*** Record set Section Begins ***

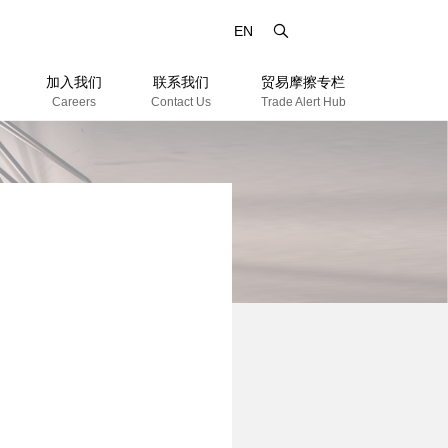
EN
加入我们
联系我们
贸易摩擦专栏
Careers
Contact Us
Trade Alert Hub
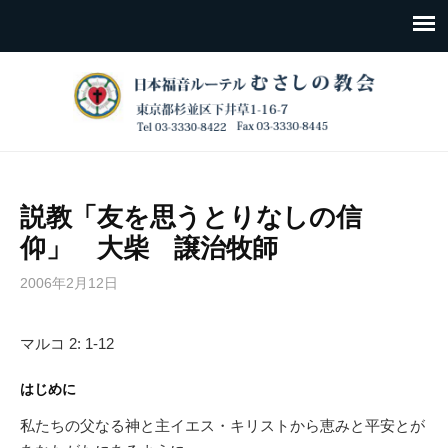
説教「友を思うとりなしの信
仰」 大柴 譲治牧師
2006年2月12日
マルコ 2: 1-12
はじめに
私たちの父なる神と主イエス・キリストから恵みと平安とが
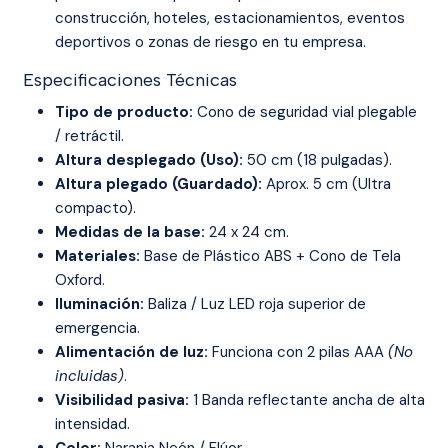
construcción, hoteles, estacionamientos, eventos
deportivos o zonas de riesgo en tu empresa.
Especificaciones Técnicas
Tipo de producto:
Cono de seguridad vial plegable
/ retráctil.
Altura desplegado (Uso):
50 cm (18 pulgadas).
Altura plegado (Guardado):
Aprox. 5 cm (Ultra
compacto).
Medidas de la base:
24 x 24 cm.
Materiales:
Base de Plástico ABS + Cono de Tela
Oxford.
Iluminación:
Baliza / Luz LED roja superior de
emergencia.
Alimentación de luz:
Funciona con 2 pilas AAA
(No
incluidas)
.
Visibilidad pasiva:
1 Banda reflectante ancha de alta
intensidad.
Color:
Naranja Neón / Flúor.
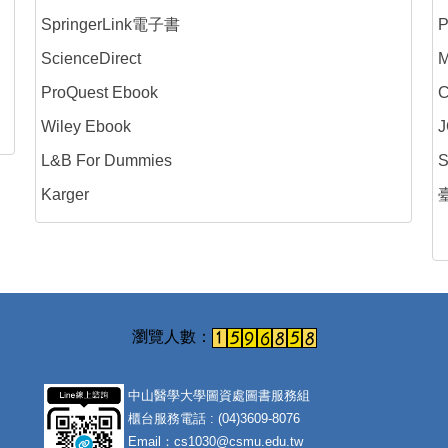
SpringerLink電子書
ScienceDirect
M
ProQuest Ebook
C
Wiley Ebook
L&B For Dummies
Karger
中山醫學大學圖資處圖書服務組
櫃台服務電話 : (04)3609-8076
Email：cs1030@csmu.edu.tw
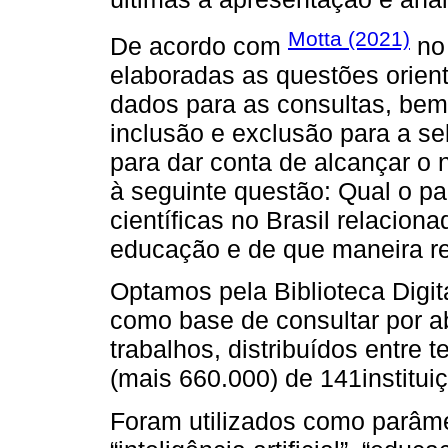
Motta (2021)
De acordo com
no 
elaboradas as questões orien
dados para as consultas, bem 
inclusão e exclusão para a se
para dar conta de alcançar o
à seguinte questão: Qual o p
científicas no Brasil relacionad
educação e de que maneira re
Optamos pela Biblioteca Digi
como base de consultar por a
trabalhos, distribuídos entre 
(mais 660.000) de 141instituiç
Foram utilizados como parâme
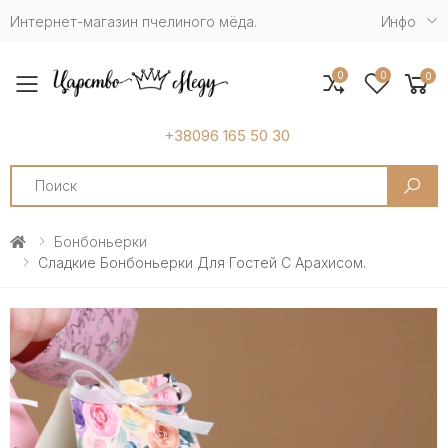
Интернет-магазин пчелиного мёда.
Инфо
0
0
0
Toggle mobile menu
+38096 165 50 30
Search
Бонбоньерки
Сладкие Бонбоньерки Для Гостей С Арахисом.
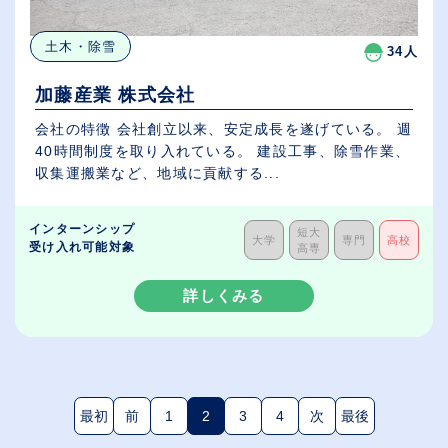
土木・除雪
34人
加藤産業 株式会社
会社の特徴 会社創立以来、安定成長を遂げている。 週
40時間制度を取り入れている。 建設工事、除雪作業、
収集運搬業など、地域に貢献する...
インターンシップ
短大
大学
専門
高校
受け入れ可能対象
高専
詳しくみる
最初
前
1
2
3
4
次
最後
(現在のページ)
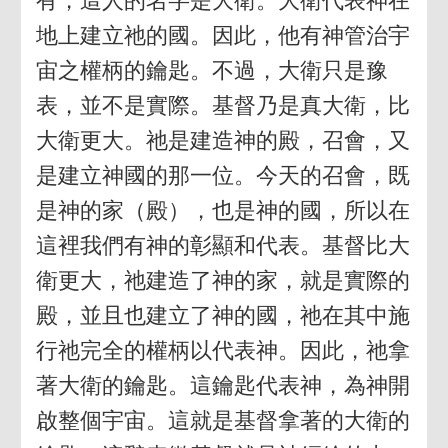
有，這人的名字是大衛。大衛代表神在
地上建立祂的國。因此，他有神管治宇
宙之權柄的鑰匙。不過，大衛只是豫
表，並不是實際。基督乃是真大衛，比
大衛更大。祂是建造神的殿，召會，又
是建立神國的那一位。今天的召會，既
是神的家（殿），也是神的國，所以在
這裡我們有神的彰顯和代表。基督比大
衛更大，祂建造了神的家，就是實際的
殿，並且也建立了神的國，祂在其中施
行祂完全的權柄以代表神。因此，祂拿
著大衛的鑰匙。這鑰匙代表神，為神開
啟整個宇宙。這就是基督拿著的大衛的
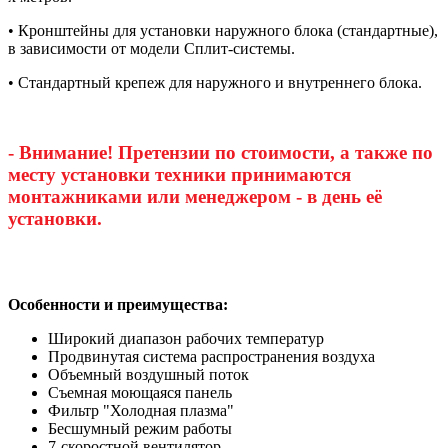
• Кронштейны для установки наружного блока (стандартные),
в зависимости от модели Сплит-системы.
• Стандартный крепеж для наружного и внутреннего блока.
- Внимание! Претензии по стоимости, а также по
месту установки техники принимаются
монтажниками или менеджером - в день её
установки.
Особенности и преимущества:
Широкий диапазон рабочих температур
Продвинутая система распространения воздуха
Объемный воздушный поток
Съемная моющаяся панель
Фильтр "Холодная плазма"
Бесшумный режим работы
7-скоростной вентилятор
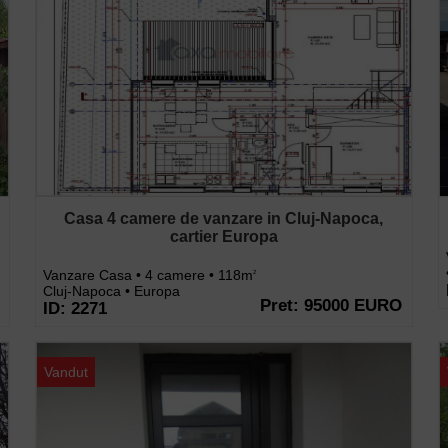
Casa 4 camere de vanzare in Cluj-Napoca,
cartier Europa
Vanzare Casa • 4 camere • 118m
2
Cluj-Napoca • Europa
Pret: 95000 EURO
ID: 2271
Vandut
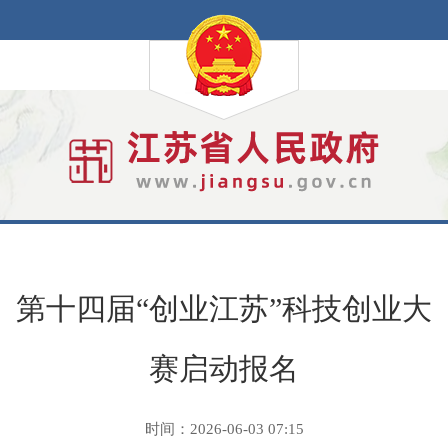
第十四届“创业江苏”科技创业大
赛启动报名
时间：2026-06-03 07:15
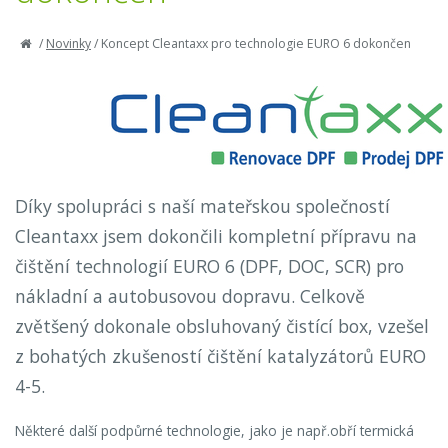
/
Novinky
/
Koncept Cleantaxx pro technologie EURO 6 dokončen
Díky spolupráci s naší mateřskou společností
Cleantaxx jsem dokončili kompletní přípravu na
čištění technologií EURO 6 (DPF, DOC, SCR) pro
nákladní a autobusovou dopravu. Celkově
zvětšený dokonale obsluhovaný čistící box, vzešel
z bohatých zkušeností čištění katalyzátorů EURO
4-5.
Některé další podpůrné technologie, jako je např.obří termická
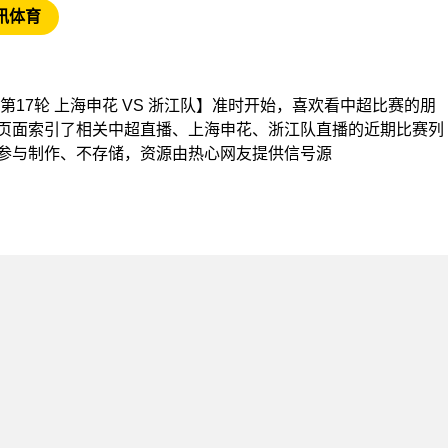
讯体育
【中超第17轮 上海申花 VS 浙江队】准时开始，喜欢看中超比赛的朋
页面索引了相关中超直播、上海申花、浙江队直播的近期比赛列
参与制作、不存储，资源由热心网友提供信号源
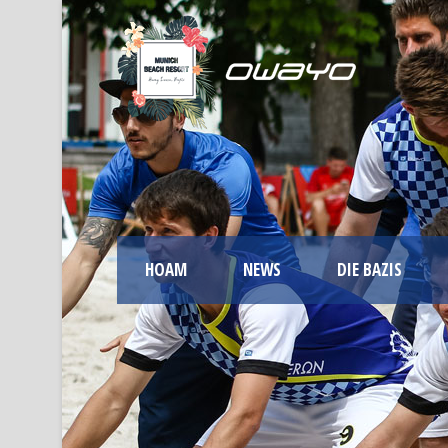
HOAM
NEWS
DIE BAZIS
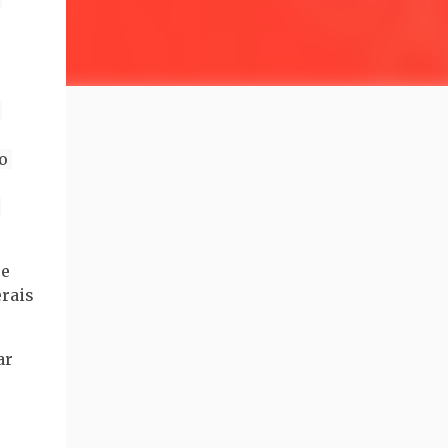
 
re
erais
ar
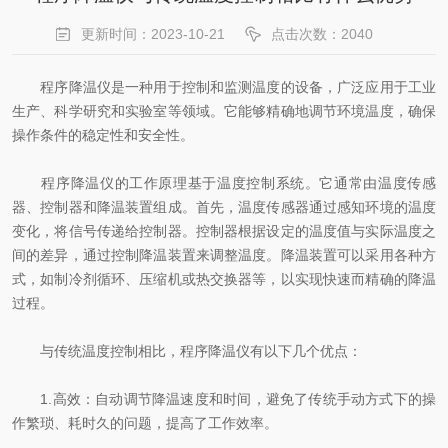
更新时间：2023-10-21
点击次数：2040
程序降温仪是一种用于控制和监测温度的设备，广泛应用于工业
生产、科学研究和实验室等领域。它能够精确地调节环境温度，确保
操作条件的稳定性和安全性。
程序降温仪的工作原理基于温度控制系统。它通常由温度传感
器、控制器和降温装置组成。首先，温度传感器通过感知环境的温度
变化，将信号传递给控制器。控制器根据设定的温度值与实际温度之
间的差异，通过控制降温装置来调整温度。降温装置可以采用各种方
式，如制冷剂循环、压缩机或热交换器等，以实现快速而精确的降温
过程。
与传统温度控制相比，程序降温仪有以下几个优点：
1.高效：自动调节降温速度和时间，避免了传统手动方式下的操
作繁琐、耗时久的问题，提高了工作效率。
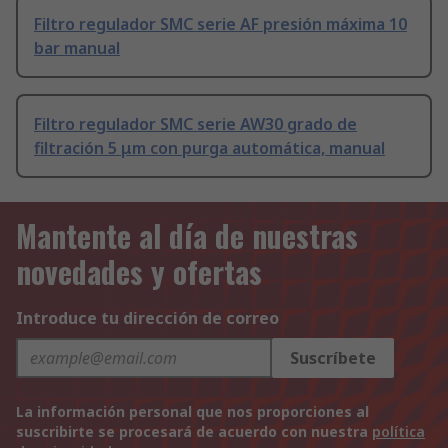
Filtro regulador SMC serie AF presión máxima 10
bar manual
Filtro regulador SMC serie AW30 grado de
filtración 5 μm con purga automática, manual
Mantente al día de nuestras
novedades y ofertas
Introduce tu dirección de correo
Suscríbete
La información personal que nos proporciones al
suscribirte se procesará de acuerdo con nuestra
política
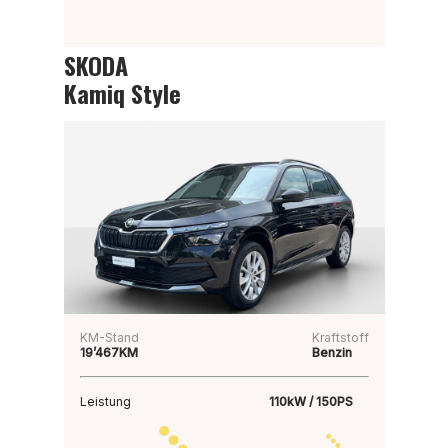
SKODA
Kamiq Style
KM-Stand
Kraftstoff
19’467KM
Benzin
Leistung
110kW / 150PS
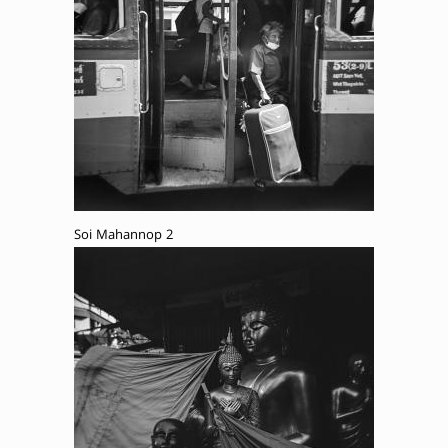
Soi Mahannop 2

*** Record set Section Ends ***

**The task**
Show each line above that contains the word "como", copied in full.

**Written reply**
como base de consultar por a
Foram utilizados como parâme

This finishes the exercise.